Restate the data exactly as given and keep the pictures out.

------ Study material ------

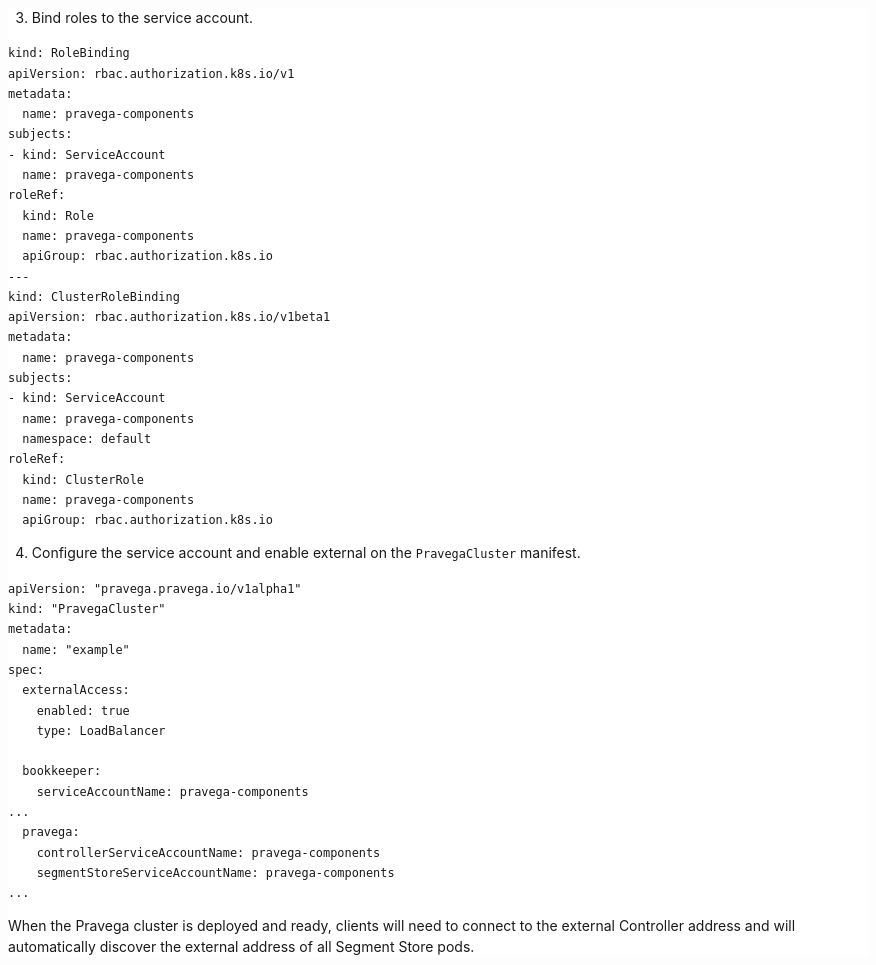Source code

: 
3. Bind roles to the service account.

```
kind: RoleBinding
apiVersion: rbac.authorization.k8s.io/v1
metadata:
  name: pravega-components
subjects:
- kind: ServiceAccount
  name: pravega-components
roleRef:
  kind: Role
  name: pravega-components
  apiGroup: rbac.authorization.k8s.io
---
kind: ClusterRoleBinding
apiVersion: rbac.authorization.k8s.io/v1beta1
metadata:
  name: pravega-components
subjects:
- kind: ServiceAccount
  name: pravega-components
  namespace: default
roleRef:
  kind: ClusterRole
  name: pravega-components
  apiGroup: rbac.authorization.k8s.io
```

4. Configure the service account and enable external on the `PravegaCluster` manifest.

```
apiVersion: "pravega.pravega.io/v1alpha1"
kind: "PravegaCluster"
metadata:
  name: "example"
spec:
  externalAccess:
    enabled: true
    type: LoadBalancer

  bookkeeper:
    serviceAccountName: pravega-components
...
  pravega:
    controllerServiceAccountName: pravega-components
    segmentStoreServiceAccountName: pravega-components
...
```

When the Pravega cluster is deployed and ready, clients will need to connect to the external Controller address and will automatically discover the external address of all Segment Store pods.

------

### [Task result]
Source code

: 
3. Bind roles to the service account.

```
kind: RoleBinding
apiVersion: rbac.authorization.k8s.io/v1
metadata:
  name: pravega-components
subjects:
- kind: ServiceAccount
  name: pravega-components
roleRef:
  kind: Role
  name: pravega-components
  apiGroup: rbac.authorization.k8s.io
---
kind: ClusterRoleBinding
apiVersion: rbac.authorization.k8s.io/v1beta1
metadata:
  name: pravega-components
subjects:
- kind: ServiceAccount
  name: pravega-components
  namespace: default
roleRef:
  kind: ClusterRole
  name: pravega-components
  apiGroup: rbac.authorization.k8s.io
```

4. Configure the service account and enable external on the `PravegaCluster` manifest.

```
apiVersion: "pravega.pravega.io/v1alpha1"
kind: "PravegaCluster"
metadata:
  name: "example"
spec:
  externalAccess:
    enabled: true
    type: LoadBalancer

  bookkeeper:
    serviceAccountName: pravega-components
...
  pravega:
    controllerServiceAccountName: pravega-components
    segmentStoreServiceAccountName: pravega-components
...
```

When the Pravega cluster is deployed and ready, clients will need to connect to the external Controller address and will automatically discover the external address of all Segment Store pods.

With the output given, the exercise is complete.